Rooms of a given size, free on two Mondays
Combine an entity filter with availability in a single call, using a
useful subset of the syntax — just $where on capacity:
curl -G "https://your-school.omniscol.com/api/schedules/availability/20261005,20261012" \
-H "Authorization: Bearer $OMNISCOL_TOKEN" \
--data-urlencode 'filter={"classrooms":[{"$where":{"capacity":{"$gte":30}}}]}' \
--data-urlencode "with_entities=true"
Omniscol returns the free slots, on both Mondays, of every room seating
at least 30. Your ETL then keeps the rooms with a 3-hour window
(time >= 180) on each date — the multi-day rule stays on your
side, which keeps it explicit and auditable.
The filter accepts, per entity type, a plain list of IDs
({"classrooms":["A101","B204"]}), a wildcard ({"teachers":"*"}), a
simple field match ({"teachers":[{"email":"…"}]}) or the structured
$where shown here.
Choosing the right surface
- "Where does this word appear?" →
POST /api/search. - "Which entity is this name?" →
POST /api/search/entity. - "Give me the rooms over 30 seats, sorted, first page" →
POST /api/search/query. - "Who or what is free on this slot?" →
GET /api/schedules/availability/….
For an AI agent
These surfaces exist largely for AI agents. Free-text and entity
resolution turn a user's phrasing ("teacher Jean Dupont", "class 6A")
into precise identifiers; the query orchestrator then answers a filtered
question in a single call and returns only the fields asked for — instead
of several tool calls and an oversized payload. When you connect an agent
through MCP — connect an external AI agent, these tools are part of what it can use.
Wiring it into an intranet, an ETL or a partner tool
The same read surfaces are what a third-party tool consumes day to day. Common shapes:
- A pull into an intranet or dashboard — your page calls the read endpoints (availability, the lessons endpoint, the dashboards) with a scoped API token and renders the result. Nothing to install on the Omniscol side.

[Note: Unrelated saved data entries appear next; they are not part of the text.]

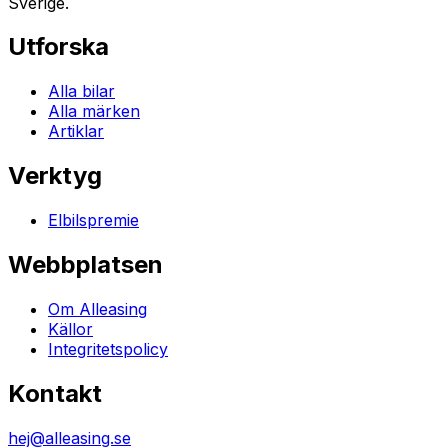
Sverige.
Utforska
Alla bilar
Alla märken
Artiklar
Verktyg
Elbilspremie
Webbplatsen
Om Alleasing
Källor
Integritetspolicy
Kontakt
hej@alleasing.se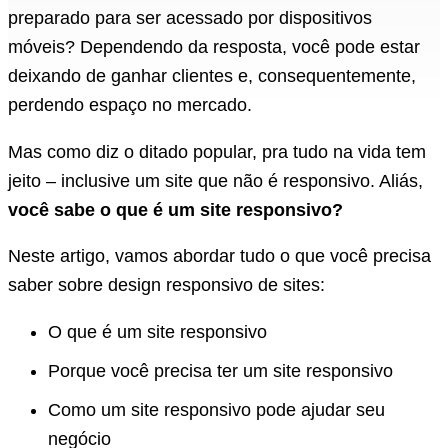
preparado para ser acessado por dispositivos
móveis? Dependendo da resposta, você pode estar
deixando de ganhar clientes e, consequentemente,
perdendo espaço no mercado.
Mas como diz o ditado popular, pra tudo na vida tem
jeito – inclusive um site que não é responsivo. Aliás,
você sabe o que é um site responsivo?
Neste artigo, vamos abordar tudo o que você precisa
saber sobre design responsivo de sites:
O que é um site responsivo
Porque você precisa ter um site responsivo
Como um site responsivo pode ajudar seu
negócio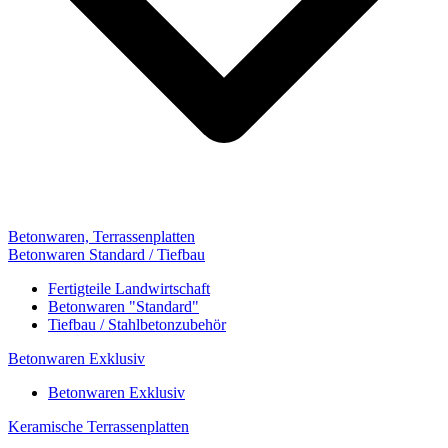
Betonwaren, Terrassenplatten
Betonwaren Standard / Tiefbau
Fertigteile Landwirtschaft
Betonwaren "Standard"
Tiefbau / Stahlbetonzubehör
Betonwaren Exklusiv
Betonwaren Exklusiv
Keramische Terrassenplatten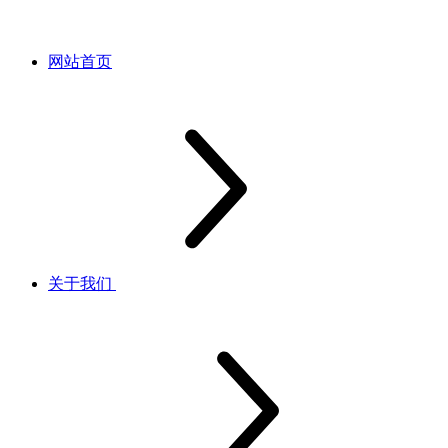
网站首页
关于我们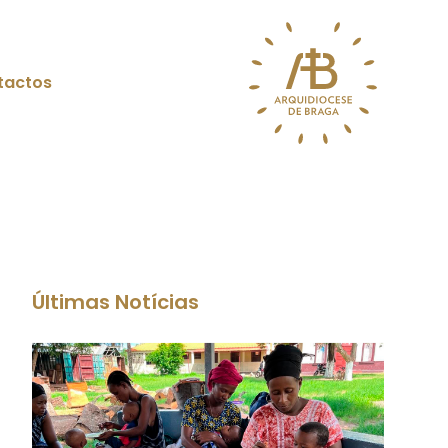
tactos
Últimas Notícias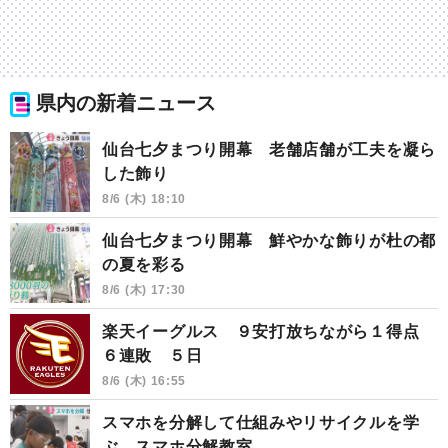
県内の新着ニュース
仙台七夕まつり開幕 老舗店舗が工夫を凝ら
した飾り
8/6 (木) 18:10
仙台七夕まつり開幕 鮮やかな飾りが杜の都
の夏を彩る
8/6 (木) 17:30
楽天イーグルス ９安打放ちながら１得点
６連敗 ５日
8/6 (木) 16:55
スマホを分解して仕組みやリサイクルを学
ぶ スマホ分解教室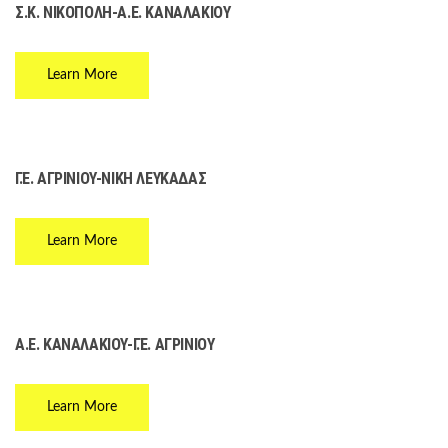
O
Σ.Κ. ΝΙΚΟΠΟΛΗ-Α.Ε. ΚΑΝΑΛΑΚΙΟΥ
R
M
Learn More
Γ.Ε. ΑΓΡΙΝΙΟΥ-ΝΙΚΗ ΛΕΥΚΑΔΑΣ
Learn More
Α.Ε. ΚΑΝΑΛΑΚΙΟΥ-Γ.Ε. ΑΓΡΙΝΙΟΥ
Learn More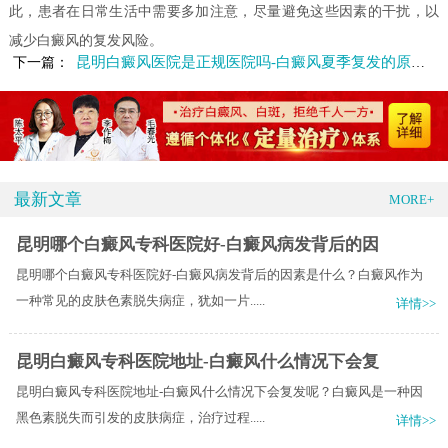
此，患者在日常生活中需要多加注意，尽量避免这些因素的干扰，以
减少白癜风的复发风险。
昆明白癜风医院是正规医院吗-白癜风夏季复发的原因有哪些
下一篇：
最新文章
MORE+
昆明哪个白癜风专科医院好-白癜风病发背后的因
昆明哪个白癜风专科医院好-白癜风病发背后的因素是什么？白癜风作为
一种常见的皮肤色素脱失病症，犹如一片.....
详情>>
昆明白癜风专科医院地址-白癜风什么情况下会复
昆明白癜风专科医院地址-白癜风什么情况下会复发呢？白癜风是一种因
黑色素脱失而引发的皮肤病症，治疗过程.....
详情>>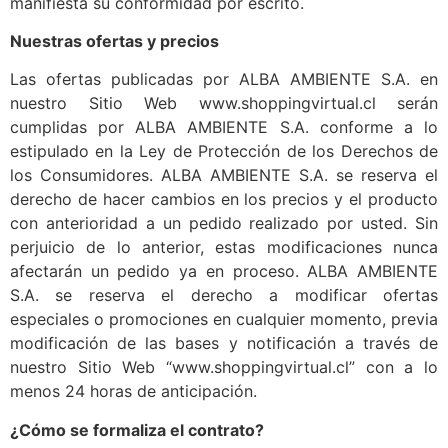
manifiesta su conformidad por escrito.
Nuestras ofertas y precios
Las ofertas publicadas por ALBA AMBIENTE S.A. en
nuestro Sitio Web www.shoppingvirtual.cl serán
cumplidas por ALBA AMBIENTE S.A. conforme a lo
estipulado en la Ley de Protección de los Derechos de
los Consumidores. ALBA AMBIENTE S.A. se reserva el
derecho de hacer cambios en los precios y el producto
con anterioridad a un pedido realizado por usted. Sin
perjuicio de lo anterior, estas modificaciones nunca
afectarán un pedido ya en proceso. ALBA AMBIENTE
S.A. se reserva el derecho a modificar ofertas
especiales o promociones en cualquier momento, previa
modificación de las bases y notificación a través de
nuestro Sitio Web “www.shoppingvirtual.cl” con a lo
menos 24 horas de anticipación.
¿Cómo se formaliza el contrato?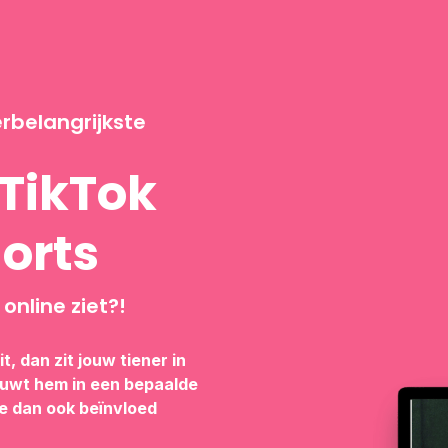
erbelangrijkste
 TikTok
orts
online ziet?!
it, dan zit jouw tiener in
duwt hem in een bepaalde
hoe dan ook beïnvloed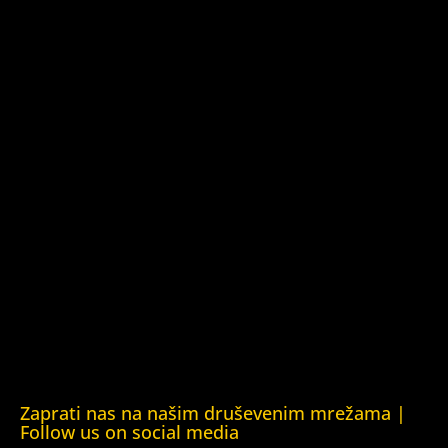
Kuća ljudskih prava Azerbejdžan (Human Rights House
Azerbaijan)
Kuća ljudskih prava Barys Zvozskau Bjelorusija (Barys
Zvozskau Belarusian Human Rights House)
Kuća ljudskih prava Tbilisi (Human Rights House Tbilisi)
Fondacija Rafto (Rafto Foundation)
Kuća ljudskih prava Oslo (Human Rights House Oslo)
Helsinška fondacija za ljudska prava (Helsinki Foundation
for Human Rights)
Obrazovna Kuća ljudskih prava Chernihiv (Educational
Human Rights House Chernihiv)
Kuća ljudskih prava Krim (Human Rights House Crimea)
Kuća ljudskih prava London (Human Rights House
London)
Zaprati nas na našim druševenim mrežama |
Follow us on social media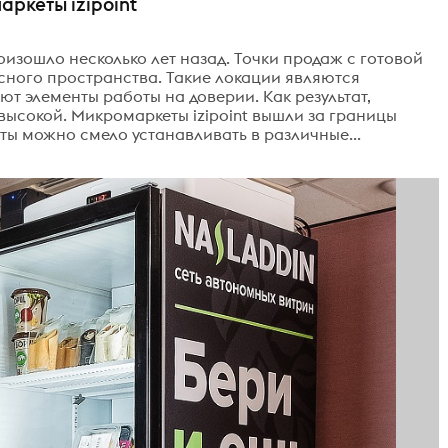
ркеты izipoint
изошло несколько лет назад. Точки продаж с готовой
сного пространства. Такие локации являются
т элементы работы на доверии. Как результат,
высокой. Микромаркеты izipoint вышли за границы
ы можно смело устанавливать в различные...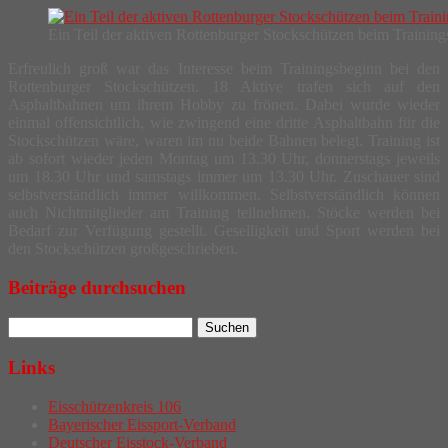
Ein Teil der aktiven Rottenburger Stockschützen beim Training
Erfreulich groß war das Interesse beim Trainingsbeginn bei den
Rottenburger Stockschützen. 18 Aktive trafen sich auf den
Asphaltbahnen um ihrem Hobby zu frönen. Dabei wurde wieder
einmal offensichtlich, wie zwingend eine dritte Asphaltbahn für die
Stockschützen wäre, waren im nu beide Bahnen belegt. Training ist
ab sofort wieder jeden Montag um 13.30 Uhr, donnerstags jeweils
um 18.30 Uhr und samstags immer um 13.30 Uhr. Zuschauer sind
selbstverständlich immer willkommen. Selbstverständlich können
auch Nichtmitglieder am Training teilnehmen. Stöcke werden bei
Bedarf zur Verfügung gestellt. Geselligkeit und Sport werden bei
den Stockschützen großgeschrieben.
Beiträge durchsuchen
Links
Eisschützenkreis 106
Bayerischer Eissport-Verband
Deutscher Eisstock-Verband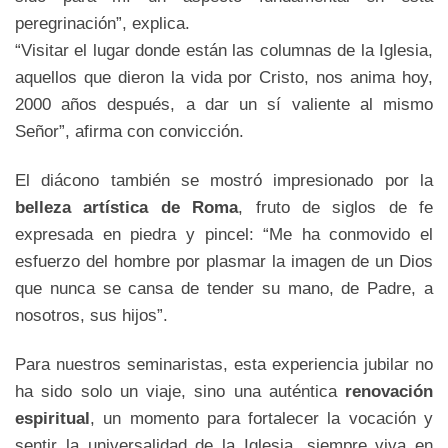
peregrinación”, explica.
“Visitar el lugar donde están las columnas de la Iglesia,
aquellos que dieron la vida por Cristo, nos anima hoy,
2000 años después, a dar un sí valiente al mismo
Señor”, afirma con convicción.
El diácono también se mostró impresionado por la
belleza artística de Roma
, fruto de siglos de fe
expresada en piedra y pincel: “Me ha conmovido el
esfuerzo del hombre por plasmar la imagen de un Dios
que nunca se cansa de tender su mano, de Padre, a
nosotros, sus hijos”.
Para nuestros seminaristas, esta experiencia jubilar no
ha sido solo un viaje, sino una auténtica
renovación
espiritual
, un momento para fortalecer la vocación y
sentir la universalidad de la Iglesia, siempre viva en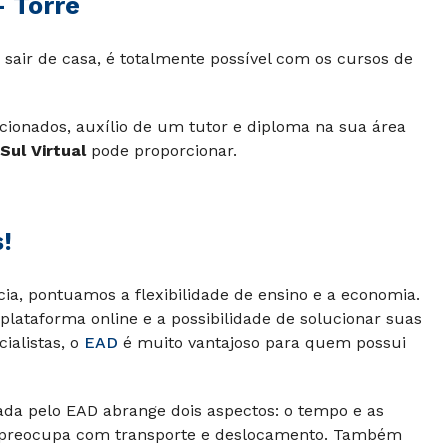
 Torre
 sair de casa, é totalmente possível com os cursos de
ecionados, auxílio de um tutor e diploma na sua área
Sul Virtual
pode proporcionar.
!
cia, pontuamos a flexibilidade de ensino e a economia.
plataforma online e a possibilidade de solucionar suas
ialistas, o
EAD
é muito vantajoso para quem possui
ada pelo EAD abrange dois aspectos: o tempo e as
e preocupa com transporte e deslocamento. Também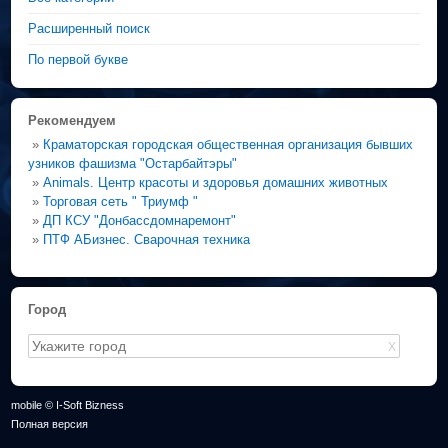
Расширенный поиск
По первой букве
Рекомендуем
»
Краматорская городская общественная организация бывших
узников фашизма "Остарбайтэры"
»
Animals. Центр красоты и здоровья домашних животных
»
Торговая сеть " Триумф "
»
ДП КСУ "Донбассдомнаремонт"
»
ПТФ АБизнес. Сварочная техника
Город
X
mobile © I-Soft Bizness
Полная версия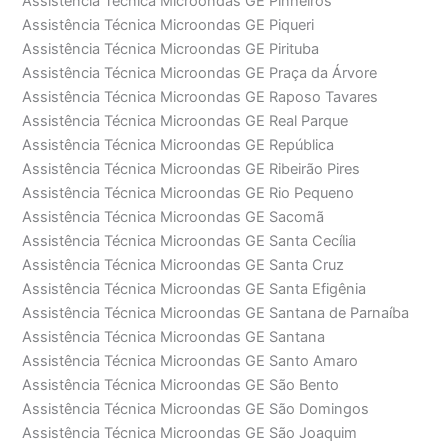
Assistência Técnica Microondas GE Pinheiros
Assistência Técnica Microondas GE Piqueri
Assistência Técnica Microondas GE Pirituba
Assistência Técnica Microondas GE Praça da Árvore
Assistência Técnica Microondas GE Raposo Tavares
Assistência Técnica Microondas GE Real Parque
Assistência Técnica Microondas GE República
Assistência Técnica Microondas GE Ribeirão Pires
Assistência Técnica Microondas GE Rio Pequeno
Assistência Técnica Microondas GE Sacomã
Assistência Técnica Microondas GE Santa Cecília
Assistência Técnica Microondas GE Santa Cruz
Assistência Técnica Microondas GE Santa Efigênia
Assistência Técnica Microondas GE Santana de Parnaíba
Assistência Técnica Microondas GE Santana
Assistência Técnica Microondas GE Santo Amaro
Assistência Técnica Microondas GE São Bento
Assistência Técnica Microondas GE São Domingos
Assistência Técnica Microondas GE São Joaquim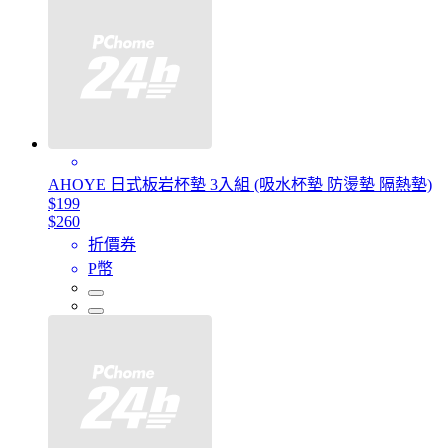
AHOYE 日式板岩杯墊 3入組 (吸水杯墊 防燙墊 隔熱墊)
$199
$260
折價券
P幣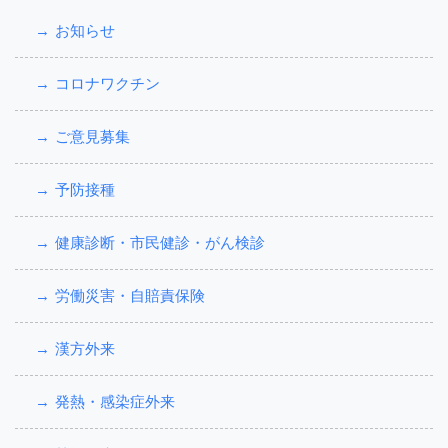
お知らせ
コロナワクチン
ご意見募集
予防接種
健康診断・市民健診・がん検診
労働災害・自賠責保険
漢方外来
発熱・感染症外来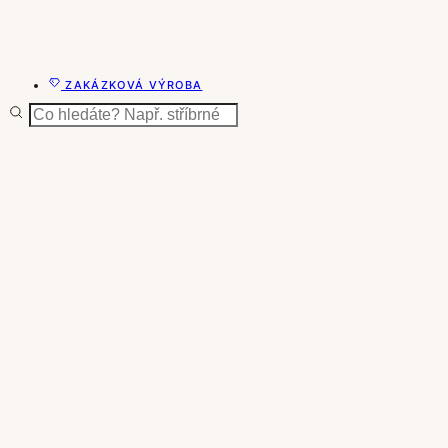
ZAKÁZKOVÁ VÝROBA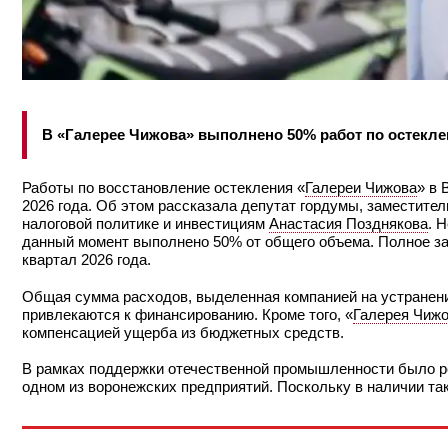
В «Галерее Чижова» выполнено 50% работ по остекл
Работы по восстановление остекления «
Галереи Чижова
» в 
2026 года. Об этом рассказала депутат гордумы, заместите
налоговой политике и инвестициям
Анастасия Позднякова
. 
данный момент выполнено 50% от общего объема. Полное за
квартал 2026 года.
Общая сумма расходов, выделенная компанией на устранени
привлекаются к финансированию. Кроме того, «
Галерея Чиж
компенсацией ущерба из бюджетных средств.
В рамках поддержки отечественной промышленности было р
одном из воронежских предприятий. Поскольку в наличии так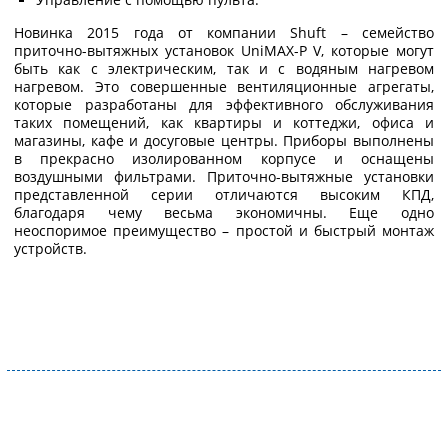
Новинка 2015 года от компании Shuft – семейство
приточно-вытяжных установок UniMAX-P V, которые могут
быть как с электрическим, так и с водяным нагревом
нагревом. Это совершенные вентиляционные агрегаты,
которые разработаны для эффективного обслуживания
таких помещений, как квартиры и коттеджи, офиса и
магазины, кафе и досуговые центры. Приборы выполнены
в прекрасно изолированном корпусе и оснащены
воздушными фильтрами. Приточно-вытяжные установки
представленной серии отличаются высоким КПД,
благодаря чему весьма экономичны. Еще одно
неоспоримое преимущество – простой и быстрый монтаж
устройств.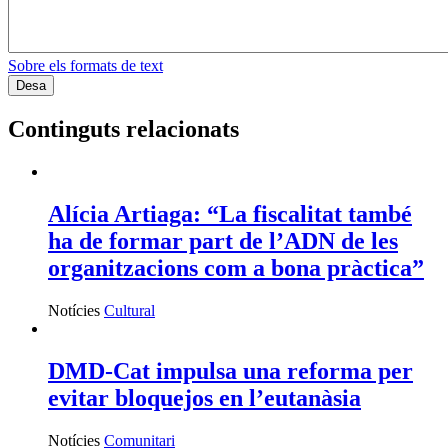
Sobre els formats de text
Continguts relacionats
Alícia Artiaga: “La fiscalitat també
ha de formar part de l’ADN de les
organitzacions com a bona pràctica”
Notícies
Cultural
DMD-Cat impulsa una reforma per
evitar bloquejos en l’eutanàsia
Notícies
Comunitari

- A nightly ETL — a scheduled job pulls what it needs (lessons over a
date window, teacher hours, room occupancy) and loads it into your
information system.
search/querykeeps each pull filtered, projected and paginated, so the payload stays small. - A push from your system — the reverse direction, to keep Omniscol
in step with your source of truth: a nightly job can update classes and
teachers (
POST /api/external/classes,POST /api/external/teachers) or load a custom-subjects catalog (POST /api/admin/subjects/custom) from your database. - A packaged SIS / ERP — for Aurion, Auriga and the like, the dedicated connector is the right tool — see Synchronization with external systems.
- Event-driven — to be notified when something changes instead of polling, register a hook — see API tweaks.
Keep each integration scoped: a token limited to the endpoints it actually needs, rotated periodically, and read-only wherever it only reads. See Omniscol API.